Trust is our most valuable asset. Without it, we don’t have a business, so we take security seriously. As security can be a complicated topic, we’ve tried to make this as easy to understand as possible. For each section, we have a summary which is as much plain-speak as possible and then have additional (more technical details) right below.
You can back up and export your tasks data whenever you need to and are working on the ability to export other Rock account data. You can export your data in an open format so you can migrate your data to other services. There are also no hoops to jump through if you want to delete your account—it’s simple and easy.
We encrypt data in transit (we use TLS and HTTPS between you and our servers) and when it’s stored (data collected in one place is known as data “at rest”). Rock uses Amazon Web Services for backup and data loss prevention, relying on Amazon storage service redundancy and replicated multi-instance database clusters to make sure your data is safe.
We encrypt all communication between client software and our servers (“in transit”) with industry-standard TLSv1.2 and TLSv1.3 security protocols. The communication between our servers and other external systems is also TLSv1.3-encrypted. Using this encryption method prevents communication from being intercepted since it is only visible to the client and the server.
We encrypt data “at rest” (stored at Amazon servers) with AES-256 to prevent data leaks.
We use data replication in our data storage to ensure data won’t be lost if there is a software or hardware failure. If that happens, Rock can simply be switched to a data replica where the full copy of the data resides.

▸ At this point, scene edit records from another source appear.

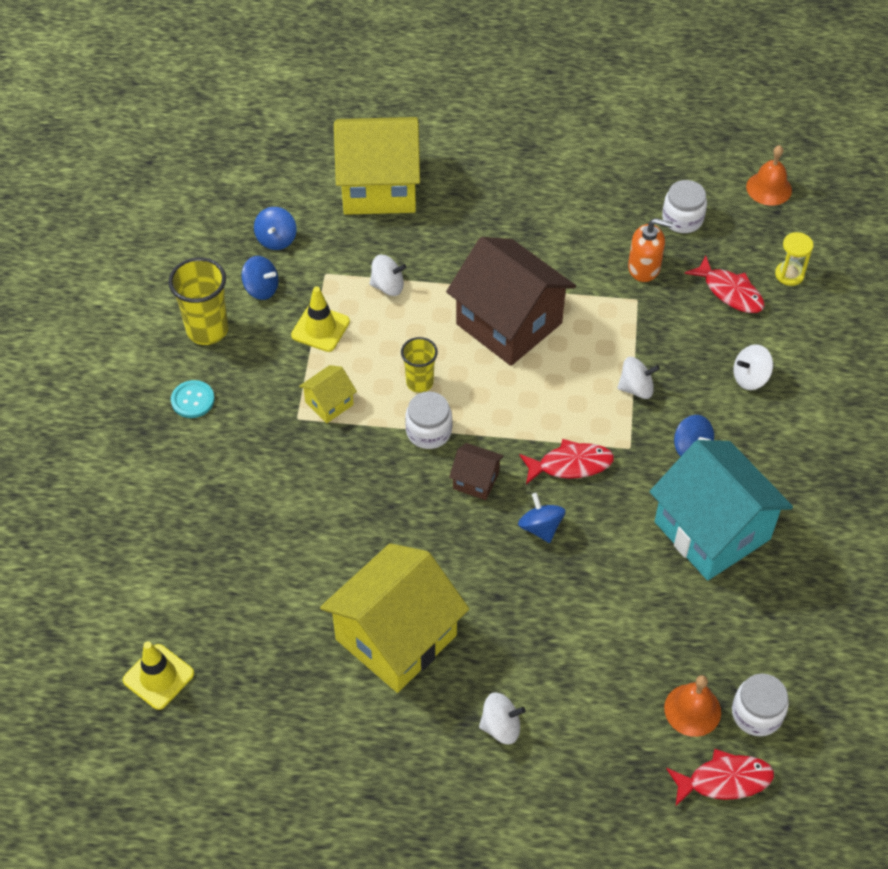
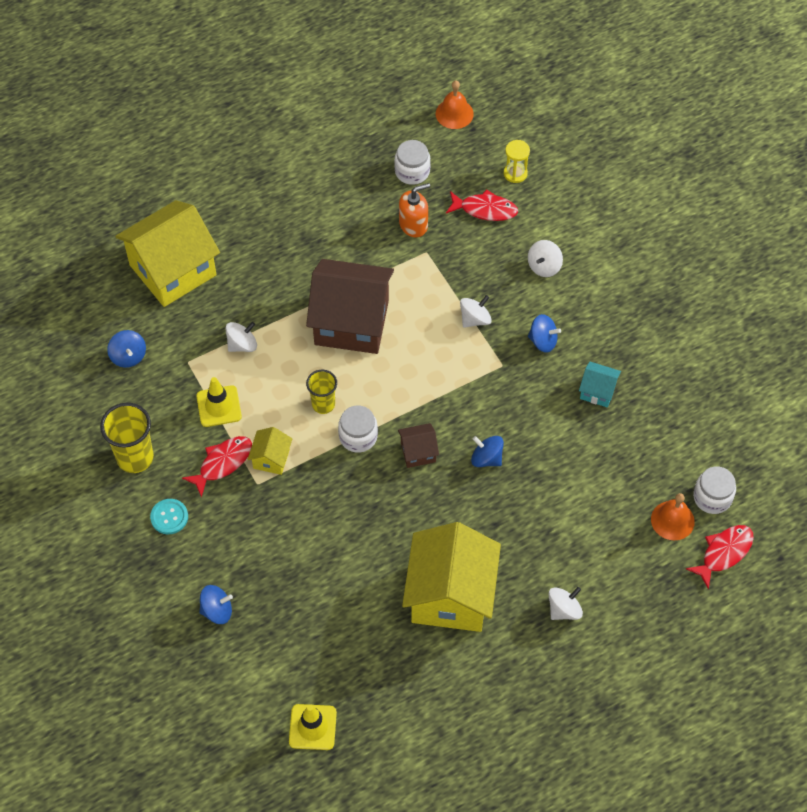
camera: 35 degrees left, 5 degrees up
blue spinning top [241,256,279,300] -> blue spinning top moved to [199,585,233,624]
red fish [519,439,614,484] -> red fish moved to [182,436,252,497]
turquoise house [650,440,793,580] -> turquoise house [579,361,621,407], size x0.44

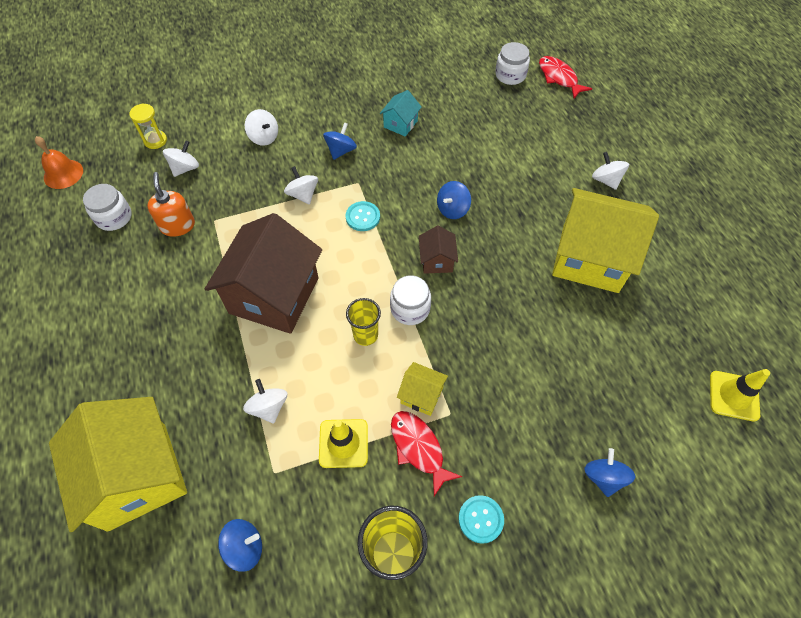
camera: 80 degrees left, 0 degrees up
red fish [446,189,518,221] -> white spinning top [163,141,199,177]
orange bell [651,493,695,540] -> none
none -> turquoise button [346,201,380,231]

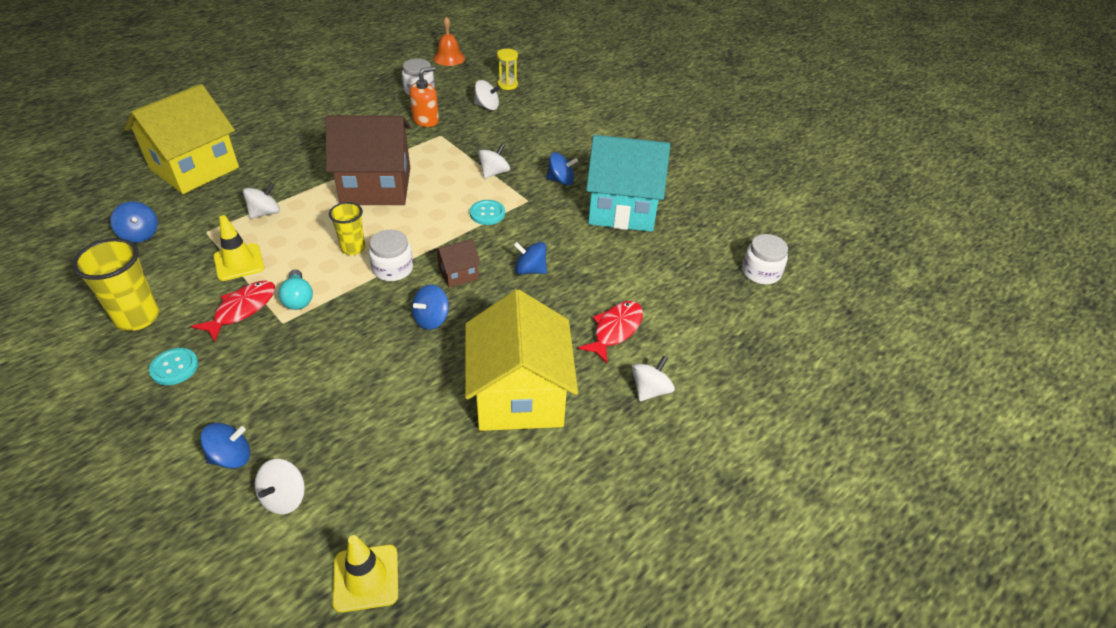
camera: 65 degrees right, 15 degrees down
white spinning top [245,109,278,146] -> white spinning top moved to [255,459,305,514]
turquoise house [380,90,422,137] -> turquoise house [586,135,670,232], size x2.26
yellow house [397,362,448,416] -> turquoise light bulb [278,269,313,310]
red fish [539,56,592,98] -> red fish moved to [578,301,643,363]
none -> blue spinning top [412,285,449,330]

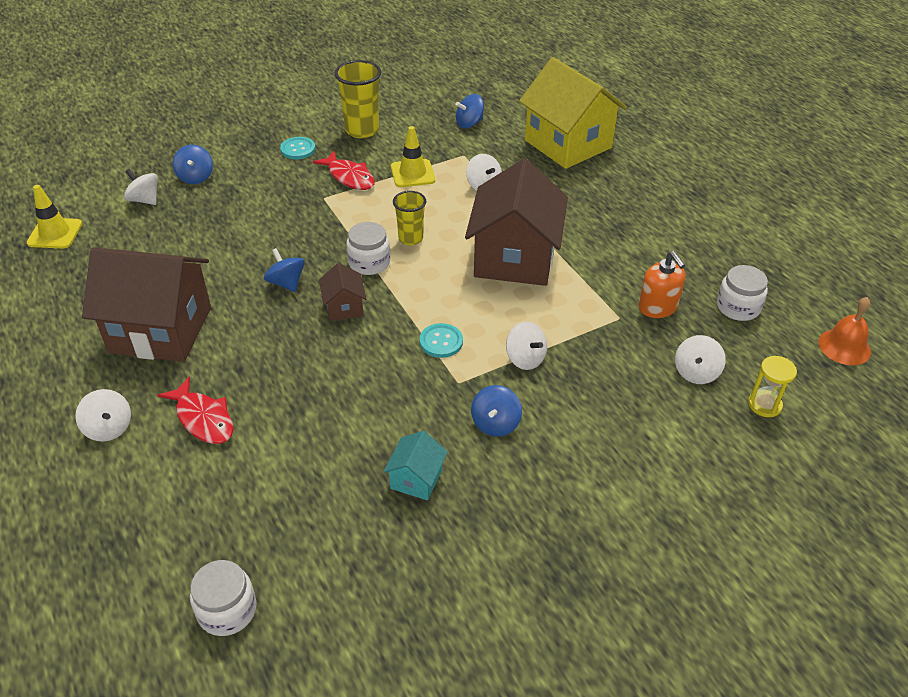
camera: 105 degrees right, 0 degrees up
turquoise light bulb [278,269,313,310] -> none
yellow house [465,289,578,431] -> brown house [82,248,211,362]
blue spinning top [514,242,547,274] -> none
turquoise house [586,135,670,232] -> turquoise house [383,431,448,500], size x0.44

Shared data access & retention rules
All members in a Rock space have at least read-only access to every item (whether it’s a message, note, task, or something else) in that space. When you create a new item in a space, you should assume that it will be available to all current and future space members.
If you leave a space, external user-provided resources (like a Google Drive folder) will automatically be disconnected from that space. Detaching a folder will not change or delete any information in the folder. Any internal items that you created (tasks, notes, files, messages) won’t be available to you anymore but the items will be left in the space and other members can access them. If you want to remove something that you created from a space, you have to remove it before leaving the space.
A space (and everything in it) is removed from Rock when all users leave the space. We are working on enabling users to leave a 1:1 space. In the meantime, you can archive the 1:1 space or block the user.
You can remove your account from Rock. By removing your account you will leave all the spaces where you’re a member. All personal information, notes, tasks, and messages from your personal space will be removed—except for the account name which identifies the creator of the items that are preserved.
If you have a question that’s not answered here, reach out to the Rock Team support space or send an email to firstname.lastname@example.org and we can answer your questions or help you troubleshoot.
How do I delete my account?
Deleting your account is permanent and we cannot retrieve it for you. If you want to delete your account:
1) Go to My Account
2) Select the three dots in the top right corner
3) Select delete account.
What format can I choose for exporting my data?
You can export tasks from Rock in different formats. The free version of Rock lets you export tasks in JSON or XML format. You can export tasks to CSV or Excel files if a space is upgraded to the PRO or Teams version of Rock.
How is my data stored?
The data stored at our servers is encrypted “at rest” using AES-256. This approach prevents the possibility of data leaks if someone gets physical access to the servers.
Do you encrypt my data?
We encrypt your data in transit and when it’s stored. In addition to this, we are working on a feature that will provide end-to-end encryption to spaces in Rock in the future.